_Task directions:_
Your task is to copy each line of the material that includes "Left".

*** Data for the task ***

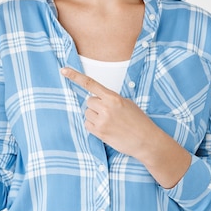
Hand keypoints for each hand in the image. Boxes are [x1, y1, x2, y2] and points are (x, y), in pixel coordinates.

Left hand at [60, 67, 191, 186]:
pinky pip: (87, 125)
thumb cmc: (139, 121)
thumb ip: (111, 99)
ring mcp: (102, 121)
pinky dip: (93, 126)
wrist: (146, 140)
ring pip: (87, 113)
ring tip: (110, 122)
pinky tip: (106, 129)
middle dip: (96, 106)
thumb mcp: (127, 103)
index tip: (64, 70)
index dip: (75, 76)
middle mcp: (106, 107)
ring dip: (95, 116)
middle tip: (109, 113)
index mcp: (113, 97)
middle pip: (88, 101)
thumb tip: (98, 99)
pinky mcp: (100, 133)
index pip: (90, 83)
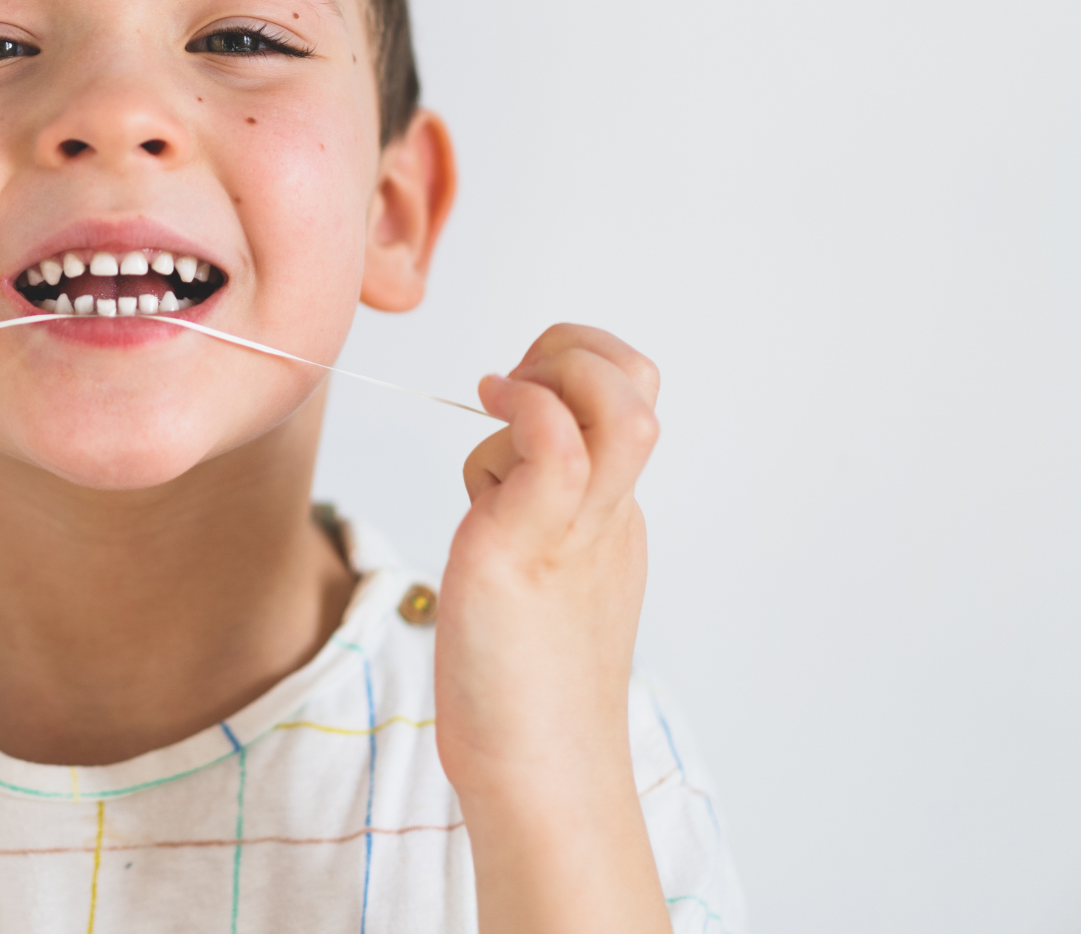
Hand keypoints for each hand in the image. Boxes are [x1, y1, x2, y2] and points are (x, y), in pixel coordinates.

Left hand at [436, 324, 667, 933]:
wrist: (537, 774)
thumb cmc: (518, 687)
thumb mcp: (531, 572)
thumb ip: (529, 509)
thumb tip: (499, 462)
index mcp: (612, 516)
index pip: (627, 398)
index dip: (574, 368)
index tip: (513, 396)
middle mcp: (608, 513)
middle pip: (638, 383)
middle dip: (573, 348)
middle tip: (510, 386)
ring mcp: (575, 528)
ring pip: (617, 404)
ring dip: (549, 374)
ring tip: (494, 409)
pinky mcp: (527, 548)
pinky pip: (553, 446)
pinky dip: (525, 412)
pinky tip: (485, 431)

***
*** Data for the task ***

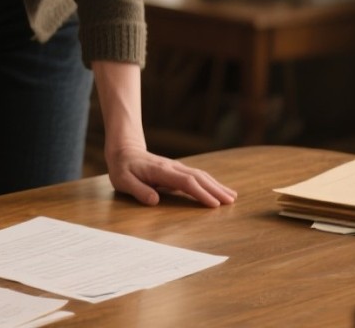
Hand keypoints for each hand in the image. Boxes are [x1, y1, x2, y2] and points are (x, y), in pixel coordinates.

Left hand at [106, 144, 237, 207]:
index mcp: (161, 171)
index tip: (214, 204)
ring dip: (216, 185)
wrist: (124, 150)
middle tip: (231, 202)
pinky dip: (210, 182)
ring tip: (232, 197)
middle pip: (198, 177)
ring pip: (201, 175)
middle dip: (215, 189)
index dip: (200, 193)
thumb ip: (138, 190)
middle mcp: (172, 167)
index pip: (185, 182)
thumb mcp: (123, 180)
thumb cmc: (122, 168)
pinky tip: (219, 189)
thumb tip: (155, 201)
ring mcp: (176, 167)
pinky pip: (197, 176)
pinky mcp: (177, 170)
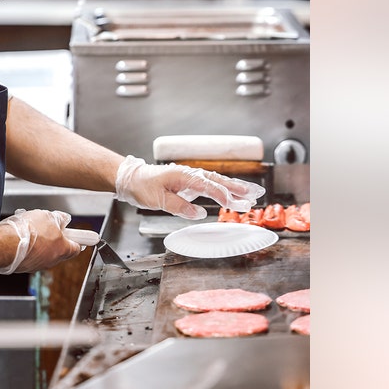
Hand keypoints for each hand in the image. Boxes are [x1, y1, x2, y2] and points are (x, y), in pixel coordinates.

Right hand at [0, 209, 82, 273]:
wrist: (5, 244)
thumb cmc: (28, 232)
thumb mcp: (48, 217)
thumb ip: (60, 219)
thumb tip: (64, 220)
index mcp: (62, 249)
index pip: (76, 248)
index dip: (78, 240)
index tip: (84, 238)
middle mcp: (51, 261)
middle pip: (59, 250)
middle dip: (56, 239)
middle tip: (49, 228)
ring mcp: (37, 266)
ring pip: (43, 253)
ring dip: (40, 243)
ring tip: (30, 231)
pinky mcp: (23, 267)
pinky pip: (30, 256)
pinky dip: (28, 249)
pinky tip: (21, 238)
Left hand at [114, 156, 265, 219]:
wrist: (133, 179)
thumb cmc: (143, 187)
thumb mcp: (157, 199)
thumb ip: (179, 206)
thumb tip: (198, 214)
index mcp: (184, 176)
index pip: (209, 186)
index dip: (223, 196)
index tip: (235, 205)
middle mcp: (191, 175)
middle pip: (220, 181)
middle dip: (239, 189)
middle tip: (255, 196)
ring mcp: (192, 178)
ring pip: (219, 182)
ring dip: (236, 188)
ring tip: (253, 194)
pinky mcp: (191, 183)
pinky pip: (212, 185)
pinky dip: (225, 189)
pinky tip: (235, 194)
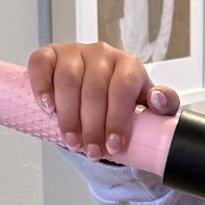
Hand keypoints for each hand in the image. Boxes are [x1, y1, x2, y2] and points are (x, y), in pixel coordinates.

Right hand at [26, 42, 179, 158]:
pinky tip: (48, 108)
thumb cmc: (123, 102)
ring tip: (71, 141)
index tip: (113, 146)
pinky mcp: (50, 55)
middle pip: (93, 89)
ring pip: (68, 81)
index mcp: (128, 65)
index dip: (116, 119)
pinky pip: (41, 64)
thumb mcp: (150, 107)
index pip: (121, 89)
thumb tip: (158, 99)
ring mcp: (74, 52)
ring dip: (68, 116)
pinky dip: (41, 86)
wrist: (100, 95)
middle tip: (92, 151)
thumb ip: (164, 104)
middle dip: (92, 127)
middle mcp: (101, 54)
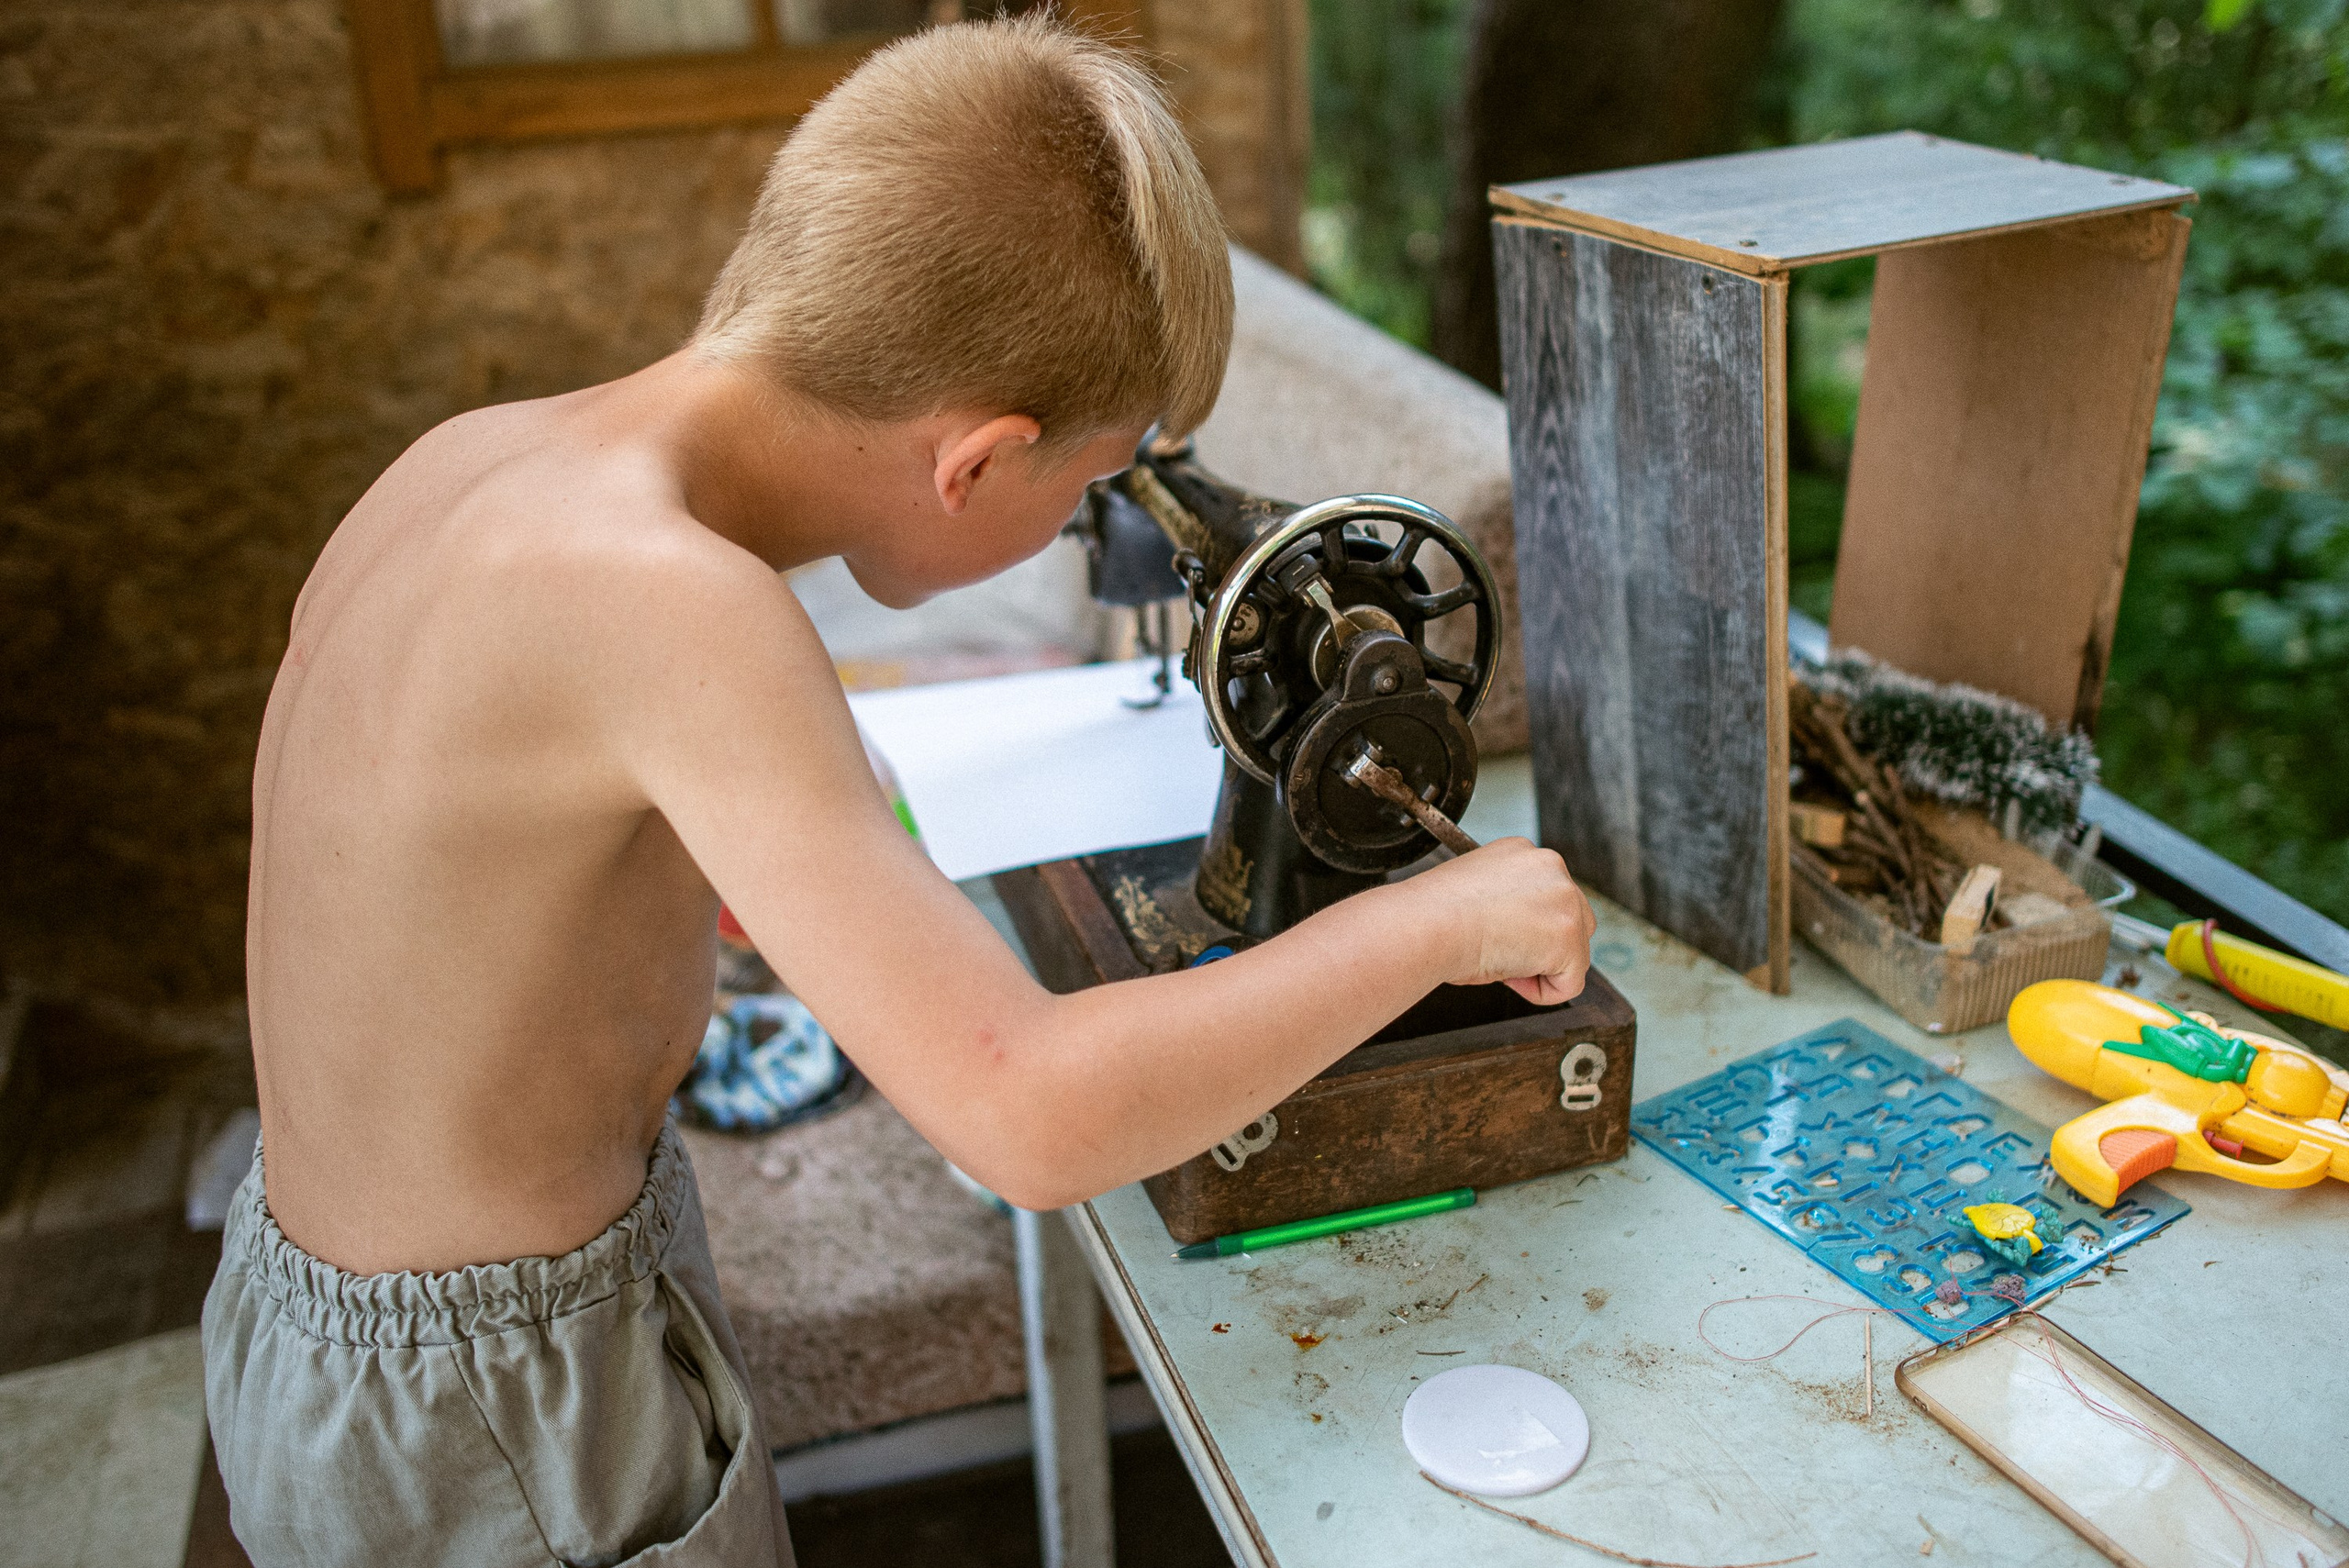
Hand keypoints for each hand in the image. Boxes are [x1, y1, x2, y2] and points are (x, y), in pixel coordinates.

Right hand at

***

_Written reply:_
Left hand at [60, 67, 191, 186]:
Left hand at [436, 324, 667, 933]:
Left hand at [106, 144, 237, 207]:
Left hand at [114, 156, 265, 219]:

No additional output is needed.